■ Excerpt provided
• • • • • • •

# Spatial join between regions and population grid

Import necessary libraries and modules

In [None]:
from libadalina_core.readers import geopackage_to_dataframe
import pathlib
import os

Read the geopackages containing the regions and the grid of the population

In [None]:
base_path = pathlib.Path(os.environ.get("SAMPLES_DIR", "")) # local directory where the sample data is stored

population = geopackage_to_dataframe(
        str(base_path / "population-north-italy" / "nord-italia.gpkg"),
        "census2021"
)[['T', 'geometry']]

regions = geopackage_to_dataframe(
        str(base_path / "regions" / "NUTS_RG_20M_2024_4326.gpkg"),
        "NUTS_RG_20M_2024_4326.gpkg"
)[["LEVL_CODE", "NUTS_NAME", "CNTR_CODE", "geometry"]]

Import libadalina-core spatial operators for performing spatial joins and aggregations.

In [None]:
from libadalina_core.spatial_operators import spatial_join, JoinType, spatial_aggregation, AggregationType, \
    AggregationFunction

For the sake of this example, filter the regions to select only those that correspond to the provinces of Milan and Cremona.

• • • • • • •

■ Instructions for the task
Continue the notebook above on joining regions with a population grid, picking up right after its last sentence.

• • • • • • •

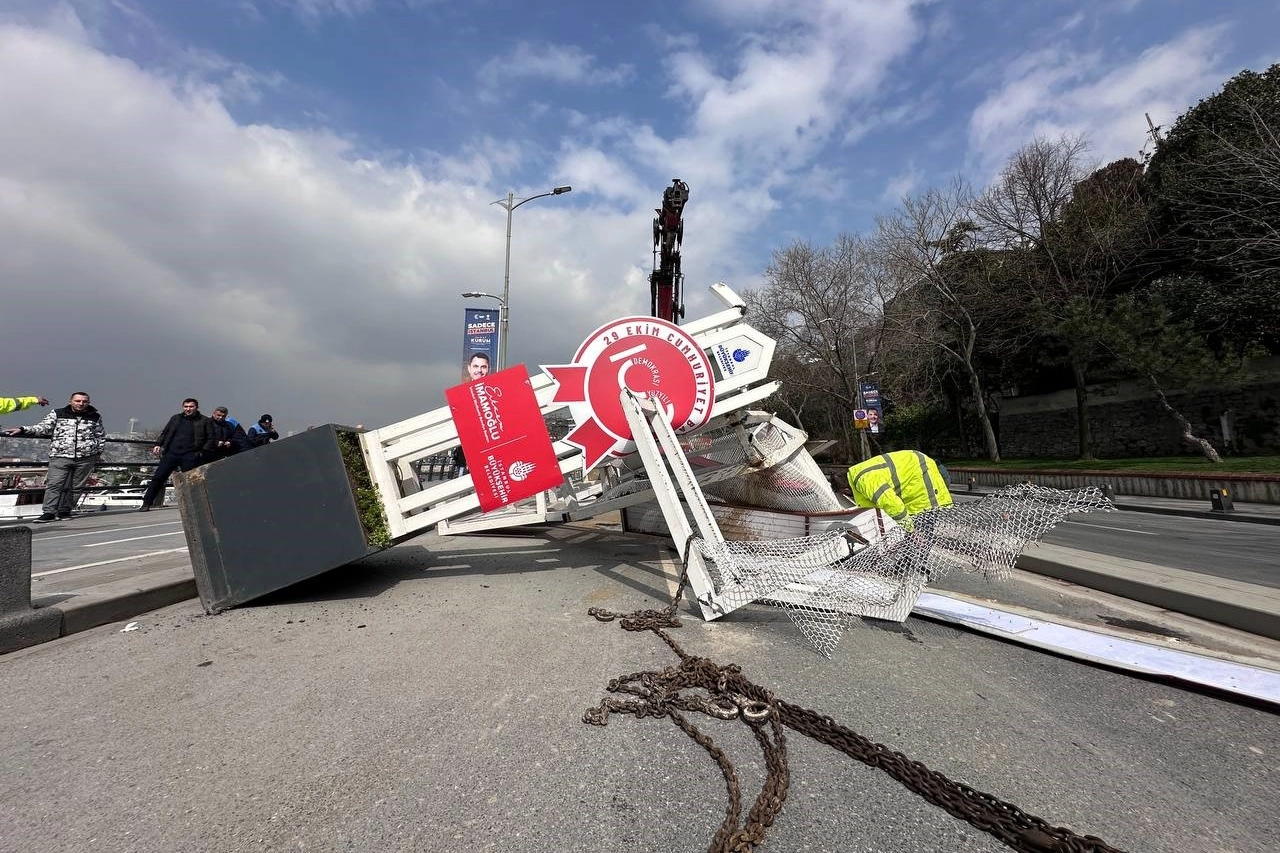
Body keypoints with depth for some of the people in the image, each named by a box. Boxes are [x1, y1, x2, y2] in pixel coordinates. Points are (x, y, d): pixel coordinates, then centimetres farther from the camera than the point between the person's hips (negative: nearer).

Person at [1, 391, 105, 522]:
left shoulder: (95, 417, 10)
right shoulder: (57, 414, 8)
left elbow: (101, 436, 19)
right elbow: (43, 428, 2)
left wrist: (98, 452, 16)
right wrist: (22, 430, -13)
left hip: (86, 458, 1)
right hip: (60, 456, -1)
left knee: (75, 486, 4)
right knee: (54, 485, -8)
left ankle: (64, 511, 14)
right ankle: (49, 512, -7)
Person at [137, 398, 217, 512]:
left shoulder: (205, 421, 5)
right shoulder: (176, 418, 17)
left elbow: (212, 439, 1)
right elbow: (164, 433, 25)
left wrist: (203, 452, -8)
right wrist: (158, 445, 9)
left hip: (190, 456, -3)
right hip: (171, 453, 3)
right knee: (158, 477, 0)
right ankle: (146, 504, 6)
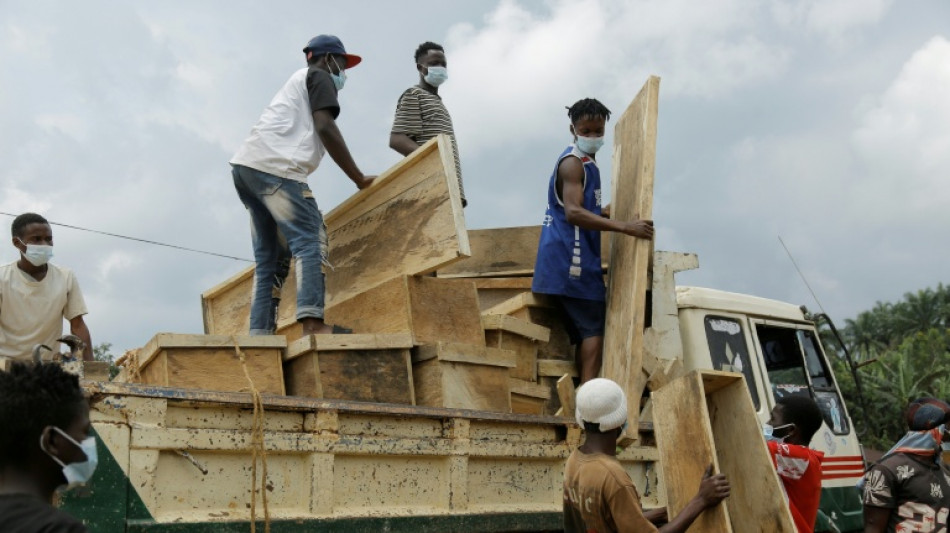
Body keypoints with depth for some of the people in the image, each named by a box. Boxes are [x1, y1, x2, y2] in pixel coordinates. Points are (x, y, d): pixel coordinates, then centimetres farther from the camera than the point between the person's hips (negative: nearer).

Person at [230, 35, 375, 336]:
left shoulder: (297, 82, 36)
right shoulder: (319, 77, 10)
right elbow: (325, 127, -6)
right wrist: (359, 179, -5)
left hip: (246, 166, 9)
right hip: (273, 166, -9)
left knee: (270, 257, 5)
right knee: (310, 240, -16)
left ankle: (260, 334, -3)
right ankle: (312, 322, -30)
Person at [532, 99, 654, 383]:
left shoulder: (586, 162, 20)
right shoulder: (572, 163, -12)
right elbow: (573, 212, -26)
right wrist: (623, 226, -29)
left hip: (578, 258, 10)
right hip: (571, 257, -10)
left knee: (584, 329, 10)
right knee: (594, 325, -12)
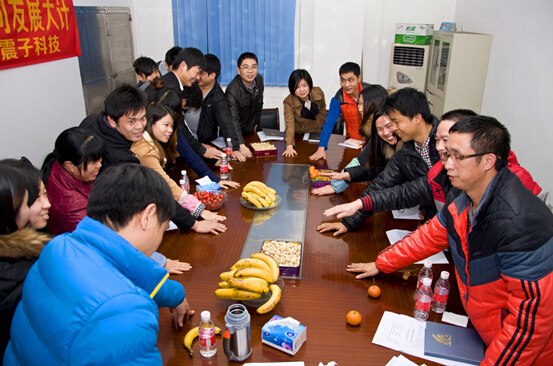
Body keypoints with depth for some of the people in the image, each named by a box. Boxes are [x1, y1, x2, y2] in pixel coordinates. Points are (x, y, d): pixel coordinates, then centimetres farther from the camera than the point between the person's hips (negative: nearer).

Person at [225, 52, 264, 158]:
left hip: (251, 132, 6)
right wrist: (241, 145, -48)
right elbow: (233, 121, -38)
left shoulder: (259, 79, -8)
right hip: (235, 134, -6)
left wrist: (256, 122, 14)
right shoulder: (232, 91, -31)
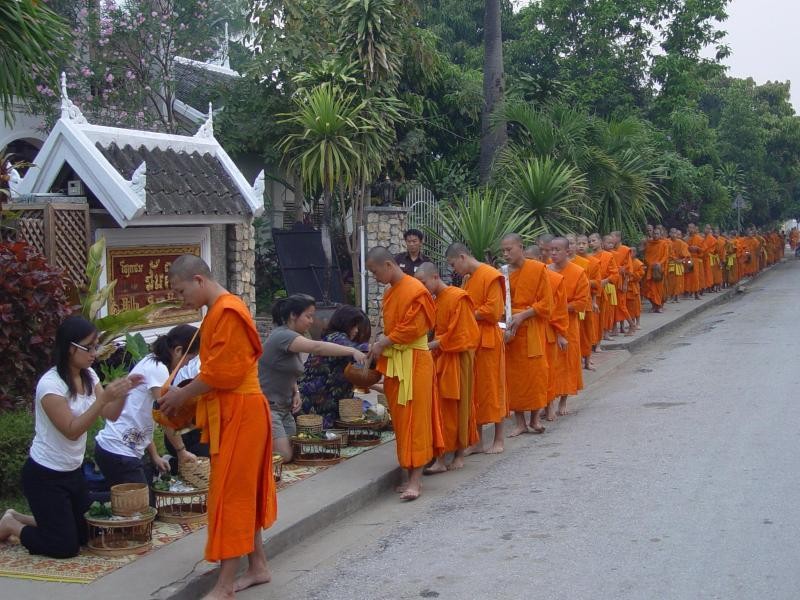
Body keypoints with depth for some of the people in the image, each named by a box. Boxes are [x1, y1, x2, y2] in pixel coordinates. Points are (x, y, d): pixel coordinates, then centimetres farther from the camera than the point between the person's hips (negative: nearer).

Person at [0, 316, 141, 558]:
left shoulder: (88, 375, 0)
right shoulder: (50, 384, -23)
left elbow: (111, 415, 0)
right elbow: (72, 431, -27)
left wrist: (122, 392, -19)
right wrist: (104, 398, -34)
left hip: (72, 472, 8)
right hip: (44, 475, -8)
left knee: (86, 534, 13)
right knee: (65, 546, -7)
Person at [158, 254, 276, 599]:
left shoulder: (228, 312, -18)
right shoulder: (217, 311, 13)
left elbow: (221, 372, -22)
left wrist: (182, 394, -11)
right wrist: (185, 396, 5)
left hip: (239, 414, -10)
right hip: (229, 413, 10)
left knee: (231, 493, -7)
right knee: (241, 492, 15)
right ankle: (258, 566, 25)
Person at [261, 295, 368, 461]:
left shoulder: (293, 338, 12)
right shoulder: (282, 335, -18)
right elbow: (317, 347, -33)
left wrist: (296, 393, 1)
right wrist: (352, 351, -37)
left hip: (284, 408, 10)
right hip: (266, 406, -10)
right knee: (284, 456, -16)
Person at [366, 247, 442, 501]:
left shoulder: (414, 290, -13)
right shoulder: (390, 292, 14)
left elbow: (413, 328, -18)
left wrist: (384, 343, -11)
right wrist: (382, 343, 5)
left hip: (413, 363, -9)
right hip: (394, 362, 9)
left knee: (414, 419, -7)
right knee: (400, 420, 9)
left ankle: (415, 479, -6)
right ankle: (412, 475, 15)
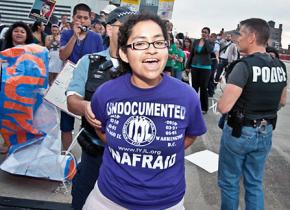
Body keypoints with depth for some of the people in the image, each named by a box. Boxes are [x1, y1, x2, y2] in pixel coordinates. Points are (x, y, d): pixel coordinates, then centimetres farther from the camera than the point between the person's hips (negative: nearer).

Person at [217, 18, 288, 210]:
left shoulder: (245, 65, -21)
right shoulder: (280, 67, 1)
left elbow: (224, 107, -25)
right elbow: (282, 102, 14)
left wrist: (220, 103, -4)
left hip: (239, 132, -6)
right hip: (265, 133, 7)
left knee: (229, 182, 13)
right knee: (255, 183, 20)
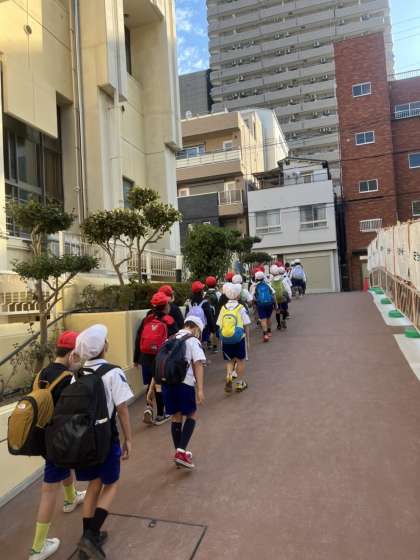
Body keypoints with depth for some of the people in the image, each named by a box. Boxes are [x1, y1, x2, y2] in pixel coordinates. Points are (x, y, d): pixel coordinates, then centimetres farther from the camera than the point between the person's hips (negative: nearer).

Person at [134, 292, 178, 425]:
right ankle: (160, 415, 21)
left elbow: (138, 340, 5)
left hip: (146, 358, 3)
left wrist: (136, 359, 14)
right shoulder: (169, 321, -6)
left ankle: (148, 407, -1)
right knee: (160, 386, 10)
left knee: (149, 384, 18)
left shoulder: (146, 320, 4)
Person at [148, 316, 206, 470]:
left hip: (166, 382, 5)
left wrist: (152, 388, 17)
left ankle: (179, 453, 31)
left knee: (176, 417, 19)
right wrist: (200, 390, -14)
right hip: (184, 382, -5)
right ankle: (181, 452, 1)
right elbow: (198, 365, -9)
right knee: (191, 415, 14)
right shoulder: (193, 341, 2)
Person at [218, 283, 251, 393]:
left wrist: (223, 337, 12)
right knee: (240, 360, 14)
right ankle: (240, 383, 23)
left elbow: (220, 325, 1)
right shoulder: (241, 308, -8)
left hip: (225, 339, 2)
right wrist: (247, 338, 7)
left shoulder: (223, 308, -1)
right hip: (239, 339, -2)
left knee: (229, 360, 17)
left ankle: (229, 376, -9)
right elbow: (246, 326, -5)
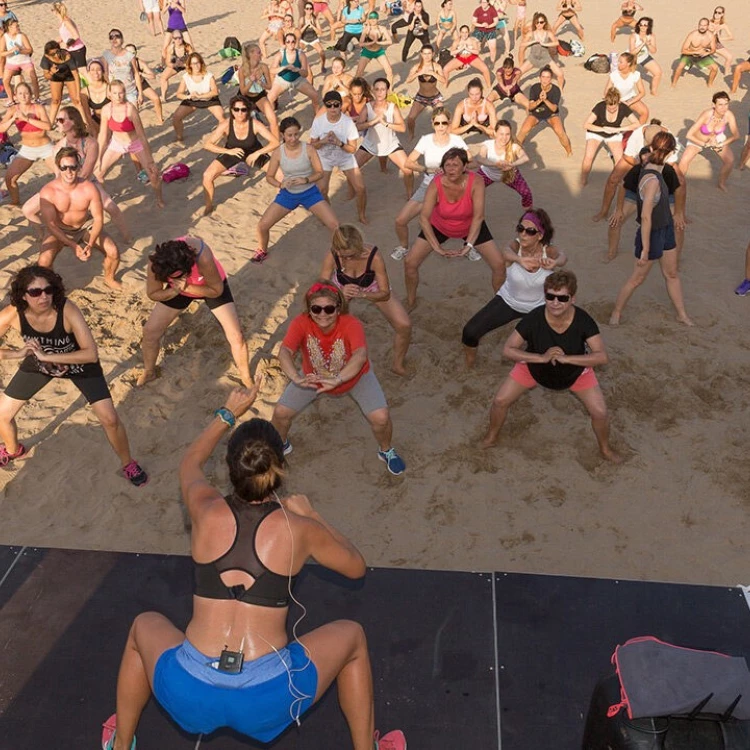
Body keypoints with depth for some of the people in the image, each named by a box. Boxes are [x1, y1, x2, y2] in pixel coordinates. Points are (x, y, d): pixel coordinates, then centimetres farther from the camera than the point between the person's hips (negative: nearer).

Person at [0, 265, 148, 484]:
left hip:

• • • • • • •

■ Task answer
`regions` and `filtered_regions` are geopandas DataFrame at this step

In [None]:
filtered_regions = regions[
    (regions['LEVL_CODE'] == 3) &
    (regions['CNTR_CODE'] == "IT") &
    (regions['NUTS_NAME'].str.contains('Milano|Cremona', case=False))
]

Join the dataframes so that the geometries intersect, and aggregate the amount of population from the grid dataset that is contained into a region.

In [None]:

result = spatial_aggregation(
    spatial_join(filtered_regions, population, join_type=JoinType.LEFT)
          # join operator renames the geometries adding suffixes _left and _right to avoid conflicts
          .withColumnRenamed('geometry_left', 'geometry'),
    aggregate_functions=[
        AggregationFunction("T", AggregationType.SUM, 'population', proportional='geometry_right'),
])
result.show(truncate=False)